Since the ASARB cannot afford quite the same level of detail as you get from a government census, not all of the data is perfectly reliable. One of you wrote in this week to suggest that it seems statistically unlikely that 13,931 of the 13,937 residents of Rolette County, North Dakota, would identify as Catholic. We will defer that question to the statisticians of American religious bodies who came up with the original data.

The data is, however, good enough to draw your attention to some interesting counties with extremely high rates of Catholicism. Our final hint drew your attention to Elk County, Pennsylvania, a county which was founded around an important monastery in the town of St. Mary’s. Even a century and a half later, an extremely high percentage of the residents of Elk County, Pennsylvania, descend from Bavarian Catholic immigrants.

Most of you who figured out the correct answer did so by observing general trends. This map demonstrates that the counties with the highest percentage of Catholic residents are found in areas that have received a lot of immigration from Catholic countries: Latinos in the American southwest, the Irish and the Italians in the Boston area, the French in Louisiana, etc. You can also see from this map how remarkably few people identify as Catholic in the American South, outside of Louisiana and Florida.

Our focus on immigration in the hints led many of you to submit incorrect solutions that had to do with race and culture. By far, the most common incorrect answer was that this map showed the percentage of people who identify as bilingual. This guess is plausible, but definitely not correct. For one thing, it seems likely that relatively few of the Catholics in Elk County, Pennsylvania, who descend from Bavarian immigrants still speak German in 2017. For another, there are places, especially on the West Coast, that receive a considerable amount of immigration from non-Catholic countries (especially China and Vietnam); a map that more exactly tracked recent immigration trends would presumably highlight these areas rather than rural Wisconsin and Pennsylvania.

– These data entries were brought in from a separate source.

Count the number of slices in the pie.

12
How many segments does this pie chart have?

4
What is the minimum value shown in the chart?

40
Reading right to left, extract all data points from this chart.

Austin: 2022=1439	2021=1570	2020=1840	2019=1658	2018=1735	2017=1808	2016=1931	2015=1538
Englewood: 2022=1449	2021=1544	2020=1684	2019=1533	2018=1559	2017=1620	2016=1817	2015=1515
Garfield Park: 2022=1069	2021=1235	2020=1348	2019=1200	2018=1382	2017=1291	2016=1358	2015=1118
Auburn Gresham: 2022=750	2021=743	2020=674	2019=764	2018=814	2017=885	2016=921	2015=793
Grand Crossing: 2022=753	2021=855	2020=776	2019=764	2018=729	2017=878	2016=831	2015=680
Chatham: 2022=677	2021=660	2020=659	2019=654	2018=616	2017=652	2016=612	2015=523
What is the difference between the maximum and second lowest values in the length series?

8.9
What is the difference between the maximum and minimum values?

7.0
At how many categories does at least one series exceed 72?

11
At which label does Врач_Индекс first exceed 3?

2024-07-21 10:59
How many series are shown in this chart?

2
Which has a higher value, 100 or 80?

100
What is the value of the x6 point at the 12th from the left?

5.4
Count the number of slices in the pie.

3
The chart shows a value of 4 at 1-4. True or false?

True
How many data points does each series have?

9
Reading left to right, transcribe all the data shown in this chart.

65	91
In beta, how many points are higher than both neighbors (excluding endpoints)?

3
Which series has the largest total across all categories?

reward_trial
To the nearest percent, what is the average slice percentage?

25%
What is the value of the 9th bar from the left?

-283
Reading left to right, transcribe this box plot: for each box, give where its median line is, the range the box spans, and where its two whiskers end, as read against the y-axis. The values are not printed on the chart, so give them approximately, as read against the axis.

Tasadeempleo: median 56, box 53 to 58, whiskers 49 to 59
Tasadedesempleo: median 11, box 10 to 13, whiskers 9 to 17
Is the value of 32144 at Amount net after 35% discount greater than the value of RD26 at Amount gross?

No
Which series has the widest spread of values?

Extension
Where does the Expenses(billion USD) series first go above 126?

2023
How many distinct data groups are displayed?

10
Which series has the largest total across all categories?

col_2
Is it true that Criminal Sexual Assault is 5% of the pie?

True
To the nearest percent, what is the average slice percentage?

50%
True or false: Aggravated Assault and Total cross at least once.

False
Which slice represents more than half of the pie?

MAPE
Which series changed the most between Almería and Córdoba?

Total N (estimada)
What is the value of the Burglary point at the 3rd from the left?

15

A second wrong answer that was submitted by multiple people was that this map showed the percentage change in Latino population since the 2000 census. This is an extremely specific wrong answer, and we were surprised to see it from three different submitters! There appears to be an interesting story behind it. If you zoom in, as some people did, on the very dark bit of Alaska (and remember, Alaska has “boroughs” and “census areas” rather than counties) and then look it up, then you’ll learn some interesting facts about the census area of Kusilvak. Kusilvak has the highest unemployment rate in the United States, the lowest average age in the United States, and, yes, the highest percentage change in Latino population since 2000. Of course, having a large influx of Latinos (or, rather, a small influx of Latinos into a county with a very small population) has dramatically increased the percentage of people in the county who identify as Catholic...and that’s why it’s green on this map. For drawing our attention to this fun fact, and for helping everybody who reads this learn something new about demographic change in rural Alaska, we salute the three people who submitted this bizarrely specific wrong answer!